### Work order
Please lay out every line of text in the data below as a Markdown table with the columns "No." and "Text", numbering the rows in order and skipping blank lines. Leave the pictures out of the table.

---------- Data under study ----------

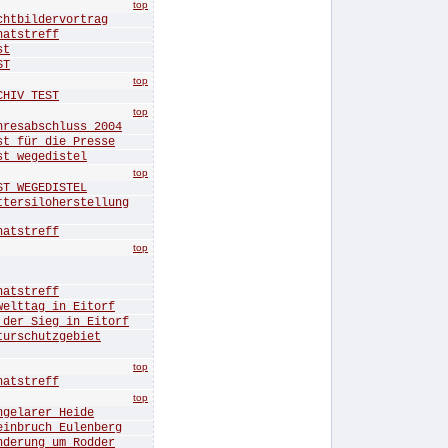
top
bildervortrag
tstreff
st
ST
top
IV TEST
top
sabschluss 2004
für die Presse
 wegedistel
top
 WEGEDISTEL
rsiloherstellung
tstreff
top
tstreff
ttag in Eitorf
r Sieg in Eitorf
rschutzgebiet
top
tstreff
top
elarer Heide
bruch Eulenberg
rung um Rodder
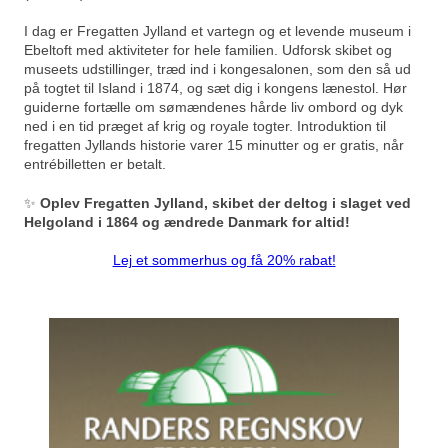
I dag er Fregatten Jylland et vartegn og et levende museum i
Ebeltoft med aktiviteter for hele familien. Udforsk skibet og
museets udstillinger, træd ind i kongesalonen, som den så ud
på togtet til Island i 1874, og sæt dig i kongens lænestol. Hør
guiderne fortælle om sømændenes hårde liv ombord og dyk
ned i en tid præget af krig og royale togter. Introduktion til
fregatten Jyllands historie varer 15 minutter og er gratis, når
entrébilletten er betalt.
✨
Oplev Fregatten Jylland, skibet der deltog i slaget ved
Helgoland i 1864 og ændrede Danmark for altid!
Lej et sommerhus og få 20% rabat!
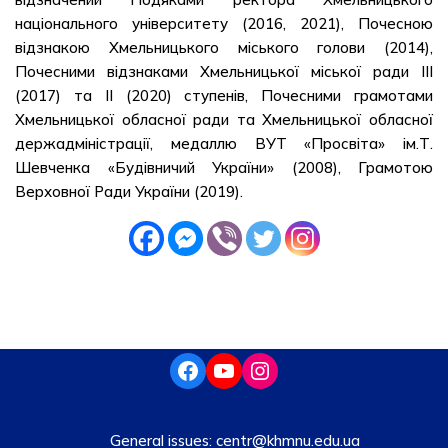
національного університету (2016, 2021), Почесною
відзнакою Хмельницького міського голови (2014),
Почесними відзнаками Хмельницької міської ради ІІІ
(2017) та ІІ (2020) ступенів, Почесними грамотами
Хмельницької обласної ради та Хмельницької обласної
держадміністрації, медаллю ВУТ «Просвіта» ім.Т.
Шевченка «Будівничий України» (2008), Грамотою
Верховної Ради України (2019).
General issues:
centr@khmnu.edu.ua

----------

### Solution to this exercise
| No. | Text |
|---|---|
| 1 | top |
| 2 | bildervortrag |
| 3 | tstreff |
| 4 | st |
| 5 | ST |
| 6 | top |
| 7 | IV TEST |
| 8 | top |
| 9 | sabschluss 2004 |
| 10 | für die Presse |
| 11 |  wegedistel |
| 12 | top |
| 13 |  WEGEDISTEL |
| 14 | rsiloherstellung |
| 15 | tstreff |
| 16 | top |
| 17 | tstreff |
| 18 | ttag in Eitorf |
| 19 | r Sieg in Eitorf |
| 20 | rschutzgebiet |
| 21 | top |
| 22 | tstreff |
| 23 | top |
| 24 | elarer Heide |
| 25 | bruch Eulenberg |
| 26 | rung um Rodder |
| 27 | I dag er Fregatten Jylland et vartegn og et levende museum i |
| 28 | Ebeltoft med aktiviteter for hele familien. Udforsk skibet og |
| 29 | museets udstillinger, træd ind i kongesalonen, som den så ud |
| 30 | på togtet til Island i 1874, og sæt dig i kongens lænestol. Hør |
| 31 | guiderne fortælle om sømændenes hårde liv ombord og dyk |
| 32 | ned i en tid præget af krig og royale togter. Introduktion til |
| 33 | fregatten Jyllands historie varer 15 minutter og er gratis, når |
| 34 | entrébilletten er betalt. |
| 35 | ✨ |
| 36 | Oplev Fregatten Jylland, skibet der deltog i slaget ved |
| 37 | Helgoland i 1864 og ændrede Danmark for altid! |
| 38 | Lej et sommerhus og få 20% rabat! |
| 39 | національного університету (2016, 2021), Почесною |
| 40 | відзнакою Хмельницького міського голови (2014), |
| 41 | Почесними відзнаками Хмельницької міської ради ІІІ |
| 42 | (2017) та ІІ (2020) ступенів, Почесними грамотами |
| 43 | Хмельницької обласної ради та Хмельницької обласної |
| 44 | держадміністрації, медаллю ВУТ «Просвіта» ім.Т. |
| 45 | Шевченка «Будівничий України» (2008), Грамотою |
| 46 | Верховної Ради України (2019). |
| 47 | General issues: |
| 48 | centr@khmnu.edu.ua |